Недавно я прочитала у Вернера Зомбарта в его малоизвестной книжке «Пролетариат» любопытное социологическое наблюдение. Пролетариат не имеет отечества потому, что понятие отечества надстраивается над детскими впечатлениями от родного дома, двора, садика, к чему человек неосознанно прикипает душой с самого детства. А пролетарий живёт нынче здесь – завтра там, в каморках многоэтажных рабочих казарм (речь о Германии конца XIX в.), у него это чувство родины не формируется. Сейчас начали строить коттеджи для врачей, готовых переселиться в регионы; коттеджи через десять лет переходят в их собственность. То же надо делать и для промышленных работников. Таким образом, можно создать некую «заводскую идентичность», сделать завод и рабочую слободку малой родиной, чем-то родным. Так бывало в советское время, не случайно в советских песнях часто возникает выражение «родной завод», например, в знаменитом «Марше защитников Москвы»: «За нами родные заводы и алые звёзды Кремля».

Это дорого и трудно? Да, но, если мы хотим сформировать промышленный класс, это необходимо. В сущности, это не класс в марксистском смысле – это что-то вроде корпорации, даже сословия. Работники завода должны гордиться своим мастерством, коллективом, образом жизни – тогда существенно повышается вероятность, что молодёжь будет тоже приходить на это же производство. Это мощный фактор – вырасти и жить там, где все занимаются чем-то определённым. Недаром, врачи, военные очень часто наследуют свои профессии.

В советское время поощрялись так называемые «рабочие династии» - когда дед, отец и сын работали на одном предприятии, поощрялась и длительная работа на одном месте, при заводах открывались техникумы и заводы-втузы – это очень полезно и правильно. Вообще, нахождение в атмосфере какого-то профессионального труда – чрезвычайно воспитательно для детей и молодёжи. Сегодня этого нет, и люди быстро превращаются в социальную пыль, гонимую ветром – без всяких профессиональных и человеческих привязанностей.
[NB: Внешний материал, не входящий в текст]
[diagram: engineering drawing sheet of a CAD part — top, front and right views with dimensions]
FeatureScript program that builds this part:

В сущности, заново создавая промышленный класс, надо ориентироваться не на чисто капиталистические методы и нравы, а на те, что были в докапиталистическую эпоху, при ремесленном производстве. Тот же Зомбарт обращает внимание на семейный дух и характер докапиталистических ремесленных корпораций. «Путешествующий подмастерье во всяком городе, куда бы он ни приходил, находил приют в своём цехе, где он может иметь ночлег, находит товарищей по ремеслу, которые принимают в нём участие…»

Эти меры – радикально противоречат нынешней расхожей философии, в которой воспитывается молодёжь: больше четырёх лет на одном месте работать нельзя, надо непрестанно переезжать с места на место, да и профессия – это нечто устарелое, а надо постоянно менять род занятий и работодателя. Скорее всего, эта философия просто оправдывает те разрушительные процессы, которые идут: деиндустриализацию и превращение пролетариата в прекариат.
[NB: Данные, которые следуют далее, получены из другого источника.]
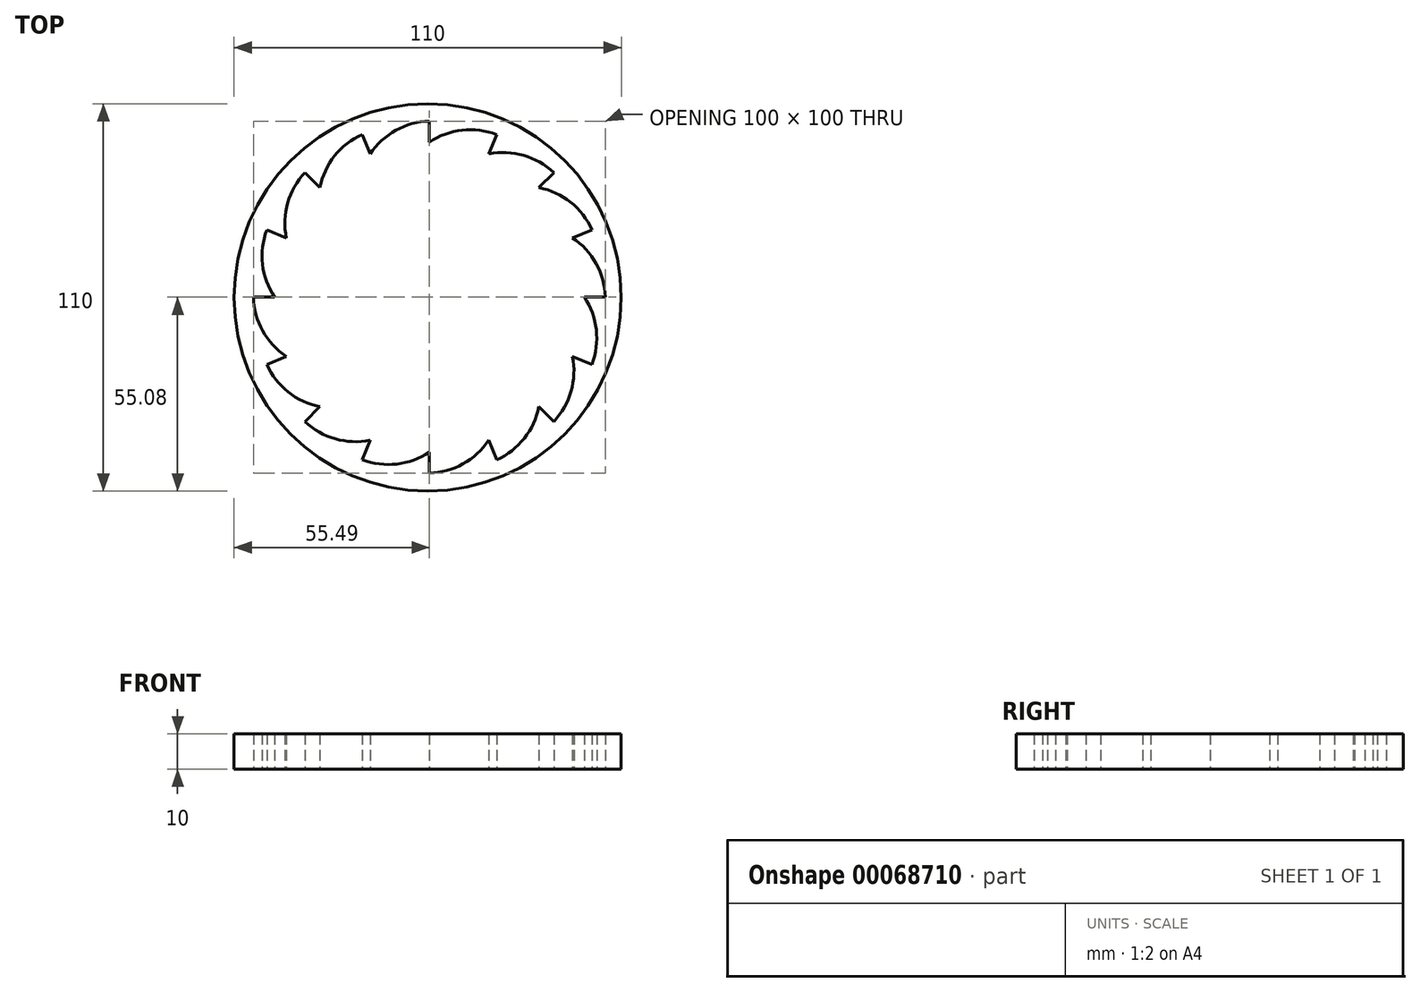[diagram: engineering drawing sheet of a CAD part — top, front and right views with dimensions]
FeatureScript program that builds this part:
annotation { "Feature Type Name" : "Feature", "Feature Type Description" : "" }
export const myFeature = defineFeature(function(context is Context, id is Id, definition is map)
    precondition{}
    {
        {
            var Q0;
            Q0=qCreatedBy(makeId("Top.planeOp"),FACE);
            var sketch = newSketch(context, id + "F0", { "sketchPlane" : qUnion([Q0])});
            skLineSegment(sketch, "E0", {"start": v(0, 44) * mm, "end": v(0, 50) * mm});
            skLineSegment(sketch, "E1", {"start": v(16.84, 40.65) * mm, "end": v(19.13, 46.2) * mm});
            skLineSegment(sketch, "E2", {"start": v(35.36, 35.36) * mm, "end": v(31.11, 31.11) * mm});
            skLineSegment(sketch, "E3", {"start": v(40.65, 16.84) * mm, "end": v(46.2, 19.13) * mm});
            skArc(sketch, "E4", {"start": v(19.13, 46.2) * mm, "mid": v(9.3, 47.42) * mm, "end": v(0, 44) * mm});
            skArc(sketch, "E5", {"start": v(35.36, 35.36) * mm, "mid": v(26.74, 40.25) * mm, "end": v(16.84, 40.65) * mm});
            skArc(sketch, "E6", {"start": v(46.2, 19.13) * mm, "mid": v(40.1, 26.95) * mm, "end": v(31.11, 31.11) * mm});
            skArc(sketch, "E7", {"start": v(50, 0) * mm, "mid": v(47.37, 9.55) * mm, "end": v(40.65, 16.84) * mm});
            skLineSegment(sketch, "E8.1.0", {"start": v(-44, 0) * mm, "end": v(-50, 0) * mm});
            skArc(sketch, "E8.1.1", {"start": v(-46.2, 19.13) * mm, "mid": v(-47.42, 9.3) * mm, "end": v(-44, 0) * mm});
            skLineSegment(sketch, "E8.1.2", {"start": v(-40.65, 16.84) * mm, "end": v(-46.2, 19.13) * mm});
            skArc(sketch, "E8.1.3", {"start": v(-35.36, 35.36) * mm, "mid": v(-40.25, 26.74) * mm, "end": v(-40.65, 16.84) * mm});
            skLineSegment(sketch, "E8.1.4", {"start": v(-35.36, 35.36) * mm, "end": v(-31.11, 31.11) * mm});
            skArc(sketch, "E8.1.5", {"start": v(-19.13, 46.2) * mm, "mid": v(-26.95, 40.1) * mm, "end": v(-31.11, 31.11) * mm});
            skArc(sketch, "E8.1.6", {"start": v(0, 50) * mm, "mid": v(-9.55, 47.37) * mm, "end": v(-16.84, 40.65) * mm});
            skLineSegment(sketch, "E8.1.7", {"start": v(-16.84, 40.65) * mm, "end": v(-19.13, 46.2) * mm});
            skLineSegment(sketch, "E8.2.0", {"start": v(0, -44) * mm, "end": v(0, -50) * mm});
            skArc(sketch, "E8.2.1", {"start": v(-19.13, -46.2) * mm, "mid": v(-9.3, -47.42) * mm, "end": v(0, -44) * mm});
            skLineSegment(sketch, "E8.2.2", {"start": v(-16.84, -40.65) * mm, "end": v(-19.13, -46.2) * mm});
            skArc(sketch, "E8.2.3", {"start": v(-35.36, -35.36) * mm, "mid": v(-26.74, -40.25) * mm, "end": v(-16.84, -40.65) * mm});
            skLineSegment(sketch, "E8.2.4", {"start": v(-35.36, -35.36) * mm, "end": v(-31.11, -31.11) * mm});
            skArc(sketch, "E8.2.5", {"start": v(-46.2, -19.13) * mm, "mid": v(-40.1, -26.95) * mm, "end": v(-31.11, -31.11) * mm});
            skArc(sketch, "E8.2.6", {"start": v(-50, 0) * mm, "mid": v(-47.37, -9.55) * mm, "end": v(-40.65, -16.84) * mm});
            skLineSegment(sketch, "E8.2.7", {"start": v(-40.65, -16.84) * mm, "end": v(-46.2, -19.13) * mm});
            skLineSegment(sketch, "E8.3.0", {"start": v(44, 0) * mm, "end": v(50, 0) * mm});
            skArc(sketch, "E8.3.1", {"start": v(46.2, -19.13) * mm, "mid": v(47.42, -9.3) * mm, "end": v(44, 0) * mm});
            skLineSegment(sketch, "E8.3.2", {"start": v(40.65, -16.84) * mm, "end": v(46.2, -19.13) * mm});
            skArc(sketch, "E8.3.3", {"start": v(35.36, -35.36) * mm, "mid": v(40.25, -26.74) * mm, "end": v(40.65, -16.84) * mm});
            skLineSegment(sketch, "E8.3.4", {"start": v(35.36, -35.36) * mm, "end": v(31.11, -31.11) * mm});
            skArc(sketch, "E8.3.5", {"start": v(19.13, -46.2) * mm, "mid": v(26.95, -40.1) * mm, "end": v(31.11, -31.11) * mm});
            skArc(sketch, "E8.3.6", {"start": v(0, -50) * mm, "mid": v(9.55, -47.37) * mm, "end": v(16.84, -40.65) * mm});
            skLineSegment(sketch, "E8.3.7", {"start": v(16.84, -40.65) * mm, "end": v(19.13, -46.2) * mm});
            skPoint(sketch, "E8.center", {"position": v(0, 0) * mm});
            skCircle(sketch, "E9", {"center": v(-0.5, -0.08) * mm, "radius": 55 * mm});
            skSolve(sketch);
        }
        {
            var Q0;
            Q0=makeQuery(id+"F0.imprint","IMPRINT",FACE,{"disambiguationData":[TD([[makeQuery(id+"F0.imprint","IMPRINT",EDGE,{"derivedFrom":sQuery(id+"F0.wireOp",EDGE,"E0")}),-1.0]])]});
            extrude(context, id + "F1", {"entities" : qUnion([Q0]), "depth" : 10 * mm});
        }
    });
Вот открываю последний номер популярного журнала Psycologies. Главная статья там как раз о психологии труда и карьеры, она так и называется «Как строить карьеру мечты». «Раньше в бизнесе ценились люди лояльные, дисциплинированные. Сегодня важна открытость, готовность принимать новые точки зрения и критическое системное мышление – умение находить причинно-следственные связи и работать с причинами», - учат психологи. То есть именно те качества, которые нужны для индустрии, считаются устаревшими и ненужными. Наверное, для того, чтобы стать «экзистенциальным консультантом» или «executive-коучем» (таковы профессии героев статьи), эти устарелыми свойствами обладать не надо, а вот чтобы работать на заводе – ох, как нужно.
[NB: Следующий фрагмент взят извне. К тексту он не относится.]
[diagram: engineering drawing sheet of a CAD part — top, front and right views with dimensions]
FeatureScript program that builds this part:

Значит, нужно прекратить воспитывать детей и молодёжь в антииндустриальном роде. Надо перестать культивировать «фан», а воспитывать детей в духе труда, долга, дисциплины. Это трудно, но трудно – не значит невозможно. Главное – действовать осознанно. А для этого надо ответить на главный вопрос нашей индустриализации: кто же будет работать в этой новой индустрии?